Stored items from a collection
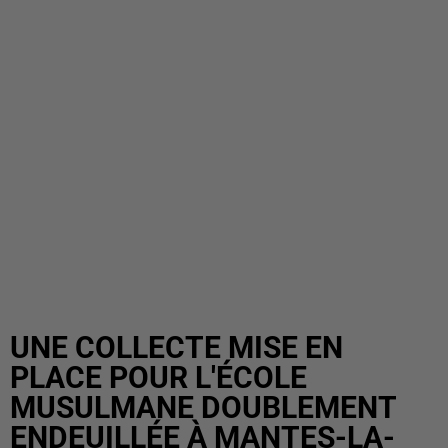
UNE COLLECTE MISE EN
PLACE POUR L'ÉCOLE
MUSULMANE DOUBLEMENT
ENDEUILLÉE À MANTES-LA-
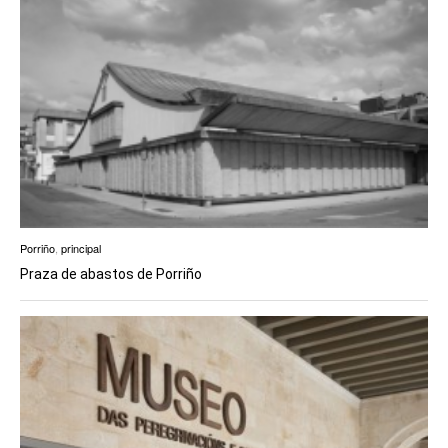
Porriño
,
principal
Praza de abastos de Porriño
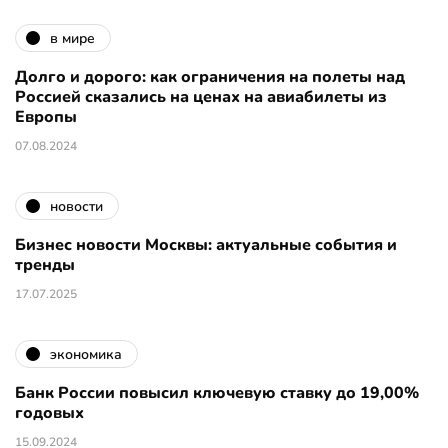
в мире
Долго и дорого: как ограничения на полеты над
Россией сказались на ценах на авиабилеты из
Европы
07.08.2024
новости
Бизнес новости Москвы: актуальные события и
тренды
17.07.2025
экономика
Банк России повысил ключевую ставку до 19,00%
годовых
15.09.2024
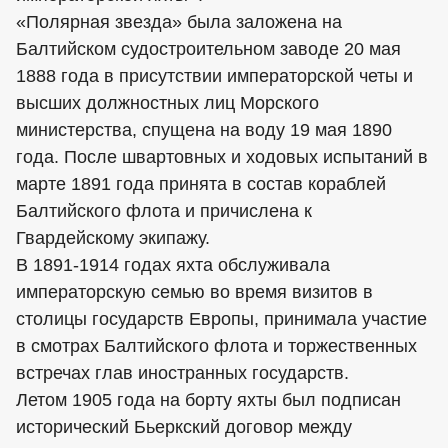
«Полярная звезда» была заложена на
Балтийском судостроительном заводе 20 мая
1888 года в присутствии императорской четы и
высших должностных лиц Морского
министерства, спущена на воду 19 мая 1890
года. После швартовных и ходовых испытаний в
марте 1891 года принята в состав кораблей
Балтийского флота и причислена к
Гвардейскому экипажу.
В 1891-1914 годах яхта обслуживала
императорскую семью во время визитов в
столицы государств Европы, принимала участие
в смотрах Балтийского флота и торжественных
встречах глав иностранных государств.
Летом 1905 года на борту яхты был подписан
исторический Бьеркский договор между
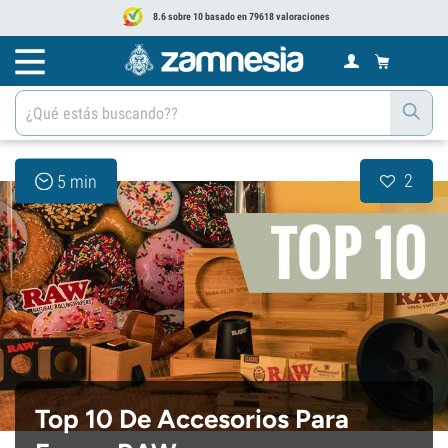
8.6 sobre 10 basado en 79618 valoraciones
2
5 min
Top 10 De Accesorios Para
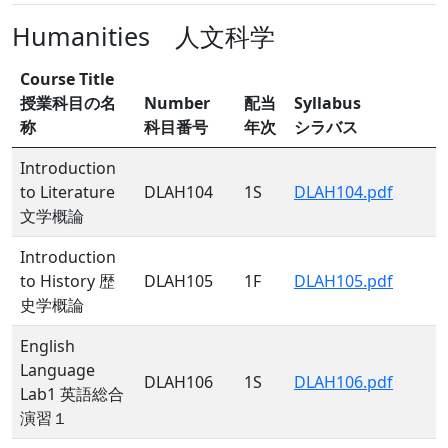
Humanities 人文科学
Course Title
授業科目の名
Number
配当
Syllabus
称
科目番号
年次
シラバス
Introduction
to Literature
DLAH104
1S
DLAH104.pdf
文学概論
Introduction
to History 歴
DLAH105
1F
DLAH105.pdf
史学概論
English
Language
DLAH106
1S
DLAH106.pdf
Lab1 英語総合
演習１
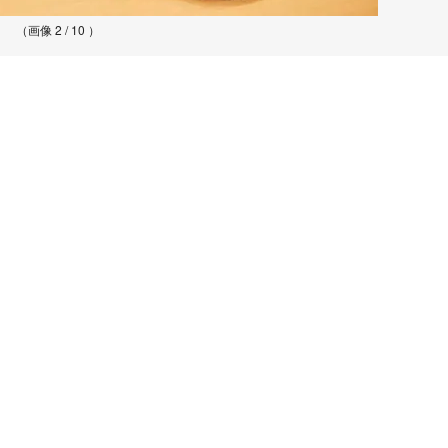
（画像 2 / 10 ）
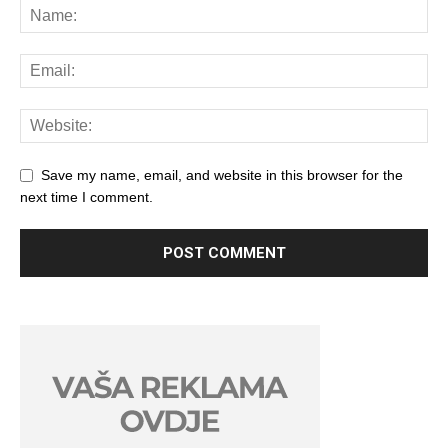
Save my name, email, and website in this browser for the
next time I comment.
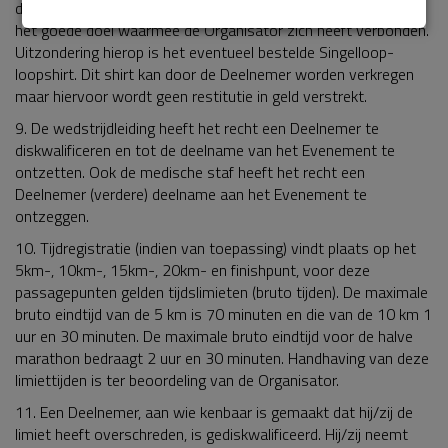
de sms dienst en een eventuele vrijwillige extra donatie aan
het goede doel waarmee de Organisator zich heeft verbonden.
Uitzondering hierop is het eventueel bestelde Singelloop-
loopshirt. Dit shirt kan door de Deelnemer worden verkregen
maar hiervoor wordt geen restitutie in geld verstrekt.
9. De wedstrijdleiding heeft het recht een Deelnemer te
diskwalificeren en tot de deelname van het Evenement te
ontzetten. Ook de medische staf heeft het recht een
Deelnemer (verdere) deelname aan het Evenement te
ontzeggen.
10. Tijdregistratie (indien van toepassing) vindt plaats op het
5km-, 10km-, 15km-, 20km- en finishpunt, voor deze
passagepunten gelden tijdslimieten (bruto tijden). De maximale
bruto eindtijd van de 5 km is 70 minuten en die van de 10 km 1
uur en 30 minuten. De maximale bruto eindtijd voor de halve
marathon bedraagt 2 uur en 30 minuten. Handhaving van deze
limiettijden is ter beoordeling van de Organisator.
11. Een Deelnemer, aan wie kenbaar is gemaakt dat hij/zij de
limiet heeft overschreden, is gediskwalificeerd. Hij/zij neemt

» **What to do**
All records above need to be returned exactly. Omit the pictures.

» **Written answer**
UNE COLLECTE MISE EN
PLACE POUR L'ÉCOLE
MUSULMANE DOUBLEMENT
ENDEUILLÉE À MANTES-LA-
Porriño
,
principal
Praza de abastos de Porriño
в мире
Долго и дорого: как ограничения на полеты над
Россией сказались на ценах на авиабилеты из
Европы
07.08.2024
новости
Бизнес новости Москвы: актуальные события и
тренды
17.07.2025
экономика
Банк России повысил ключевую ставку до 19,00%
годовых
15.09.2024
«Полярная звезда» была заложена на
Балтийском судостроительном заводе 20 мая
1888 года в присутствии императорской четы и
высших должностных лиц Морского
министерства, спущена на воду 19 мая 1890
года. После швартовных и ходовых испытаний в
марте 1891 года принята в состав кораблей
Балтийского флота и причислена к
Гвардейскому экипажу.
В 1891-1914 годах яхта обслуживала
императорскую семью во время визитов в
столицы государств Европы, принимала участие
в смотрах Балтийского флота и торжественных
встречах глав иностранных государств.
Летом 1905 года на борту яхты был подписан
исторический Бьеркский договор между
8.6 sobre 10 basado en 79618 valoraciones
2
5 min
Top 10 De Accesorios Para
Humanities 人文科学
Course Title
授業科目の名
Number
配当
Syllabus
称
科目番号
年次
シラバス
Introduction
to Literature
DLAH104
1S
DLAH104.pdf
文学概論
Introduction
to History 歴
DLAH105
1F
DLAH105.pdf
史学概論
English
Language
DLAH106
1S
DLAH106.pdf
Lab1 英語総合
演習１
（画像 2 / 10 ）
Save my name, email, and website in this browser for the
next time I comment.
de sms dienst en een eventuele vrijwillige extra donatie aan
het goede doel waarmee de Organisator zich heeft verbonden.
Uitzondering hierop is het eventueel bestelde Singelloop-
loopshirt. Dit shirt kan door de Deelnemer worden verkregen
maar hiervoor wordt geen restitutie in geld verstrekt.
9. De wedstrijdleiding heeft het recht een Deelnemer te
diskwalificeren en tot de deelname van het Evenement te
ontzetten. Ook de medische staf heeft het recht een
Deelnemer (verdere) deelname aan het Evenement te
ontzeggen.
10. Tijdregistratie (indien van toepassing) vindt plaats op het
5km-, 10km-, 15km-, 20km- en finishpunt, voor deze
passagepunten gelden tijdslimieten (bruto tijden). De maximale
bruto eindtijd van de 5 km is 70 minuten en die van de 10 km 1
uur en 30 minuten. De maximale bruto eindtijd voor de halve
marathon bedraagt 2 uur en 30 minuten. Handhaving van deze
limiettijden is ter beoordeling van de Organisator.
11. Een Deelnemer, aan wie kenbaar is gemaakt dat hij/zij de
limiet heeft overschreden, is gediskwalificeerd. Hij/zij neemt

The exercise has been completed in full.